*** Opening RECORDS FOR THE EXERCISE ***

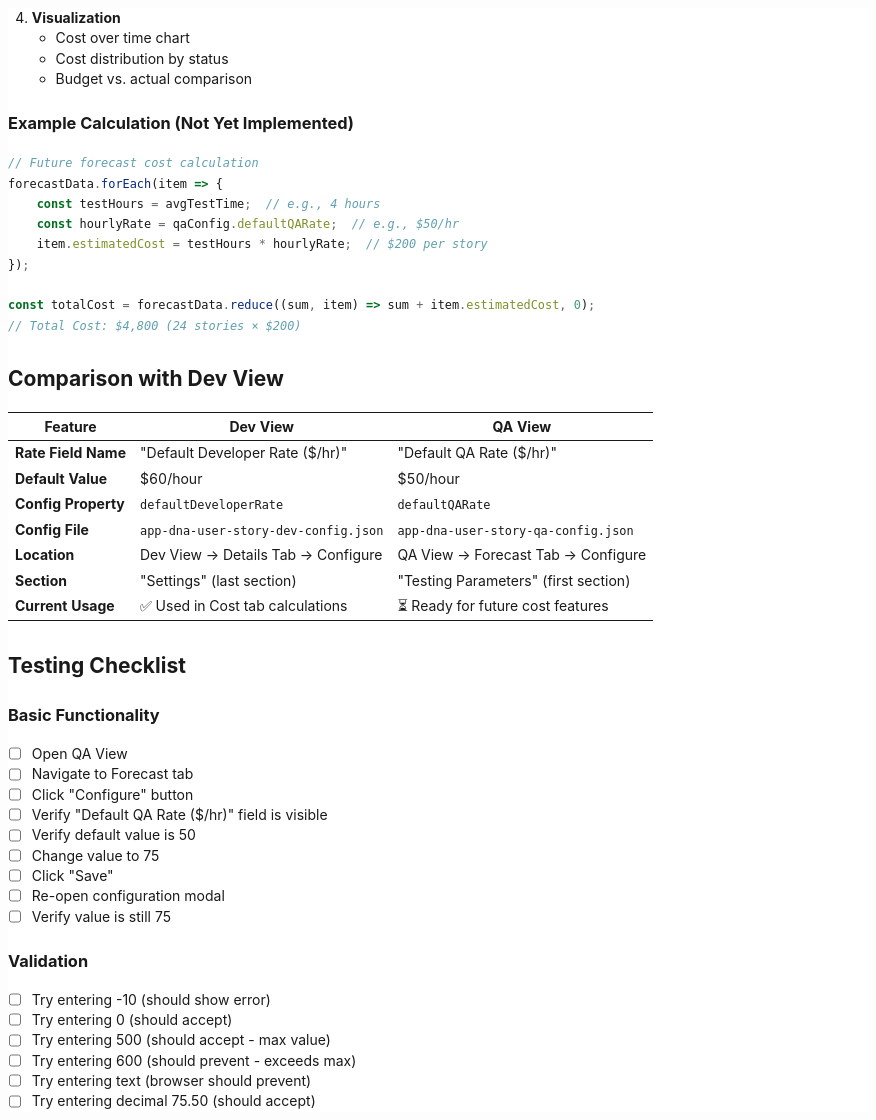 4. **Visualization**
   - Cost over time chart
   - Cost distribution by status
   - Budget vs. actual comparison

### Example Calculation (Not Yet Implemented)

```javascript
// Future forecast cost calculation
forecastData.forEach(item => {
    const testHours = avgTestTime;  // e.g., 4 hours
    const hourlyRate = qaConfig.defaultQARate;  // e.g., $50/hr
    item.estimatedCost = testHours * hourlyRate;  // $200 per story
});

const totalCost = forecastData.reduce((sum, item) => sum + item.estimatedCost, 0);
// Total Cost: $4,800 (24 stories × $200)
```

## Comparison with Dev View

| Feature | Dev View | QA View |
|---------|----------|---------|
| **Rate Field Name** | "Default Developer Rate ($/hr)" | "Default QA Rate ($/hr)" |
| **Default Value** | $60/hour | $50/hour |
| **Config Property** | `defaultDeveloperRate` | `defaultQARate` |
| **Config File** | `app-dna-user-story-dev-config.json` | `app-dna-user-story-qa-config.json` |
| **Location** | Dev View → Details Tab → Configure | QA View → Forecast Tab → Configure |
| **Section** | "Settings" (last section) | "Testing Parameters" (first section) |
| **Current Usage** | ✅ Used in Cost tab calculations | ⏳ Ready for future cost features |

## Testing Checklist

### Basic Functionality
- [ ] Open QA View
- [ ] Navigate to Forecast tab
- [ ] Click "Configure" button
- [ ] Verify "Default QA Rate ($/hr)" field is visible
- [ ] Verify default value is 50
- [ ] Change value to 75
- [ ] Click "Save"
- [ ] Re-open configuration modal
- [ ] Verify value is still 75

### Validation
- [ ] Try entering -10 (should show error)
- [ ] Try entering 0 (should accept)
- [ ] Try entering 500 (should accept - max value)
- [ ] Try entering 600 (should prevent - exceeds max)
- [ ] Try entering text (browser should prevent)
- [ ] Try entering decimal 75.50 (should accept)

*** Closing RECORDS FOR THE EXERCISE ***

_REQUIRED WORK_
Make a copy of each line in the records that has the word "testHours".

_SOLVED PROBLEM_
    const testHours = avgTestTime;  // e.g., 4 hours
    item.estimatedCost = testHours * hourlyRate;  // $200 per story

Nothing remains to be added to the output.